• [Given records]:
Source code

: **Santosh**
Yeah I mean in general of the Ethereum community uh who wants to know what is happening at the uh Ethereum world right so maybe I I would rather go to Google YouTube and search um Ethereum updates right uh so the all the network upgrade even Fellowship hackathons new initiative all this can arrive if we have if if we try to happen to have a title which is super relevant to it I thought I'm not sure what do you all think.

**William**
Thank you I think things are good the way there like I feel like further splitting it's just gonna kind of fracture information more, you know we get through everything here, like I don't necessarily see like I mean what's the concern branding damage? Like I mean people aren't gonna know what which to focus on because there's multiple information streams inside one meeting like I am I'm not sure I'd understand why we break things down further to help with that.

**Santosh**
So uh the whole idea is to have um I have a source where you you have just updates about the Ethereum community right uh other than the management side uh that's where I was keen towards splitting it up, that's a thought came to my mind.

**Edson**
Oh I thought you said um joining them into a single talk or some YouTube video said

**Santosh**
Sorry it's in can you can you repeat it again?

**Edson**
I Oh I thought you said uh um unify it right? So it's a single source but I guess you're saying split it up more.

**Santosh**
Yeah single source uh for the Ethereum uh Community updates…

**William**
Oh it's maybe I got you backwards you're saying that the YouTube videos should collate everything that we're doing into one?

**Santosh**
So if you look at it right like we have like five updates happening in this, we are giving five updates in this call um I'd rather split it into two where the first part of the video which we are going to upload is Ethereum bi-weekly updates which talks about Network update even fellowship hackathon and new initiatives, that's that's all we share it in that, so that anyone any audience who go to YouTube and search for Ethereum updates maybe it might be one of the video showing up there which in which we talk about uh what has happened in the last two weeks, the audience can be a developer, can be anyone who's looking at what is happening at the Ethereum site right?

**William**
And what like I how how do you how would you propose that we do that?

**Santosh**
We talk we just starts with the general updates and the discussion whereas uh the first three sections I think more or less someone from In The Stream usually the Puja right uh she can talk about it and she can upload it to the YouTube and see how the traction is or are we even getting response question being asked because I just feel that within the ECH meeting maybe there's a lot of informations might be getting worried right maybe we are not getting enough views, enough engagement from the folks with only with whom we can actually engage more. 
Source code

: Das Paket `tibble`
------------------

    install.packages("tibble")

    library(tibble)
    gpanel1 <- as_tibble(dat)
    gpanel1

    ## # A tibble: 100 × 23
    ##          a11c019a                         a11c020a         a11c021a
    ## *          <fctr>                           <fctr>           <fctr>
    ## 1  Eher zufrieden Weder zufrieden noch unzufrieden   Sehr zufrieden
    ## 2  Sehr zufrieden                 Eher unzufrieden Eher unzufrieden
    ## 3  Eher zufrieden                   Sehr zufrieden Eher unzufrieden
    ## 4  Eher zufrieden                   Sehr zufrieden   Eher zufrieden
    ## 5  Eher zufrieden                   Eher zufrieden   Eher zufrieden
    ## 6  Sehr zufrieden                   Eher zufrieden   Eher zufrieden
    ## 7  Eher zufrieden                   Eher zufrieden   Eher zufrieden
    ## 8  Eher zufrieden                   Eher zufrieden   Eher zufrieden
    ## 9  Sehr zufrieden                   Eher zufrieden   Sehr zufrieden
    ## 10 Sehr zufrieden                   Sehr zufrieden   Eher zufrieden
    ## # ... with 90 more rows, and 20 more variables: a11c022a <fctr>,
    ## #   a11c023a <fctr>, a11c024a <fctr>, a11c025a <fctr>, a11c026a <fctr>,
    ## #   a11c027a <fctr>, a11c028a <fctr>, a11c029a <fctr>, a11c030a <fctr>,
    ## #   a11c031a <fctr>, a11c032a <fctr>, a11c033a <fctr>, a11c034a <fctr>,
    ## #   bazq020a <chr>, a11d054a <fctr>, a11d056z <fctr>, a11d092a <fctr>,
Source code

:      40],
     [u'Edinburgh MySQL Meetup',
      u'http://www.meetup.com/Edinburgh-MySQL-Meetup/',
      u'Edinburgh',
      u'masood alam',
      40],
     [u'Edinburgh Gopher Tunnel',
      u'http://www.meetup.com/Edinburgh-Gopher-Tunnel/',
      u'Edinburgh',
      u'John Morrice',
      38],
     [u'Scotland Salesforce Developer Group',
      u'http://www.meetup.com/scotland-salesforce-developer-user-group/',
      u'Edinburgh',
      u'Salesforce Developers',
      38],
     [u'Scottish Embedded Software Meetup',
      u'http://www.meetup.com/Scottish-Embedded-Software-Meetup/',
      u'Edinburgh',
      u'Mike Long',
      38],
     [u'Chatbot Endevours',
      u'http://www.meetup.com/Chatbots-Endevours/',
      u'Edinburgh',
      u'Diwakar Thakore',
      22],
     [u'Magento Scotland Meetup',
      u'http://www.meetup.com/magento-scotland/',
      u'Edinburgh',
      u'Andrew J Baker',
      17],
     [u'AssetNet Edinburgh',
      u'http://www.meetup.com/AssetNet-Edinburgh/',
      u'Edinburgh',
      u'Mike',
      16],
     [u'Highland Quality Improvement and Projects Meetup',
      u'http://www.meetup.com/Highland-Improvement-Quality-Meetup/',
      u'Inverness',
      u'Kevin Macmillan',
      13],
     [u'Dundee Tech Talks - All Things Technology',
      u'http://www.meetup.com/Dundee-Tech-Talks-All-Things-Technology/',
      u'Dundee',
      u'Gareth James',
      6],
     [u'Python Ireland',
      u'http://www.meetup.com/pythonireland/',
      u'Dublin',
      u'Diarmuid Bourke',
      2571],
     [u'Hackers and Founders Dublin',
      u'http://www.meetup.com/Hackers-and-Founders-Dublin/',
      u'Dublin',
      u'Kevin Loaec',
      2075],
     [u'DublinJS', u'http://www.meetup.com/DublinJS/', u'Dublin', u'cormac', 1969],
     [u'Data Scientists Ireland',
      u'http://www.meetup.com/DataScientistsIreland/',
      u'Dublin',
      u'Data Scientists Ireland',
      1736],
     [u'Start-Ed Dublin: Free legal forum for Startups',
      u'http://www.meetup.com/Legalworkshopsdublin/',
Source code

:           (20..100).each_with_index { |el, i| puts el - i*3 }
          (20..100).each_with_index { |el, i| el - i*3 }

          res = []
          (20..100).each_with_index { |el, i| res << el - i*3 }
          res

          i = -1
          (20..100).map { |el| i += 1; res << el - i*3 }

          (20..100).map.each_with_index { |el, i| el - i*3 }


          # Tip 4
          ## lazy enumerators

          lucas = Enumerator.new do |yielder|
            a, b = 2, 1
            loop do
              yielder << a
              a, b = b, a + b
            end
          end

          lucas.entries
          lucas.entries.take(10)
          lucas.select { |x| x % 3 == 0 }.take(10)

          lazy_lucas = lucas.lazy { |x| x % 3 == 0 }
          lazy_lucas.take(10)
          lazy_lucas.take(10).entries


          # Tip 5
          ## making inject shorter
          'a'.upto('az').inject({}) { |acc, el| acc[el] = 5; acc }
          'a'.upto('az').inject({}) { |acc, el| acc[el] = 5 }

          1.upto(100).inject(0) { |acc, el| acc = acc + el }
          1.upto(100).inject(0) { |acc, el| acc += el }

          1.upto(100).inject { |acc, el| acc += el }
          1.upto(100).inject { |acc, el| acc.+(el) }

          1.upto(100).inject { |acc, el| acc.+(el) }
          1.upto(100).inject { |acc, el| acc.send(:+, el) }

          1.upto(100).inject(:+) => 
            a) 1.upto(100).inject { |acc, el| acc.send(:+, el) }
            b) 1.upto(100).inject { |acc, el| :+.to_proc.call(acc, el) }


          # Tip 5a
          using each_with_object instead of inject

• [Your instructions]: Copy out each line of the data in which the word "entries" appears.

• [Solution to this task]:
          lucas.entries
          lucas.entries.take(10)
          lazy_lucas.take(10).entries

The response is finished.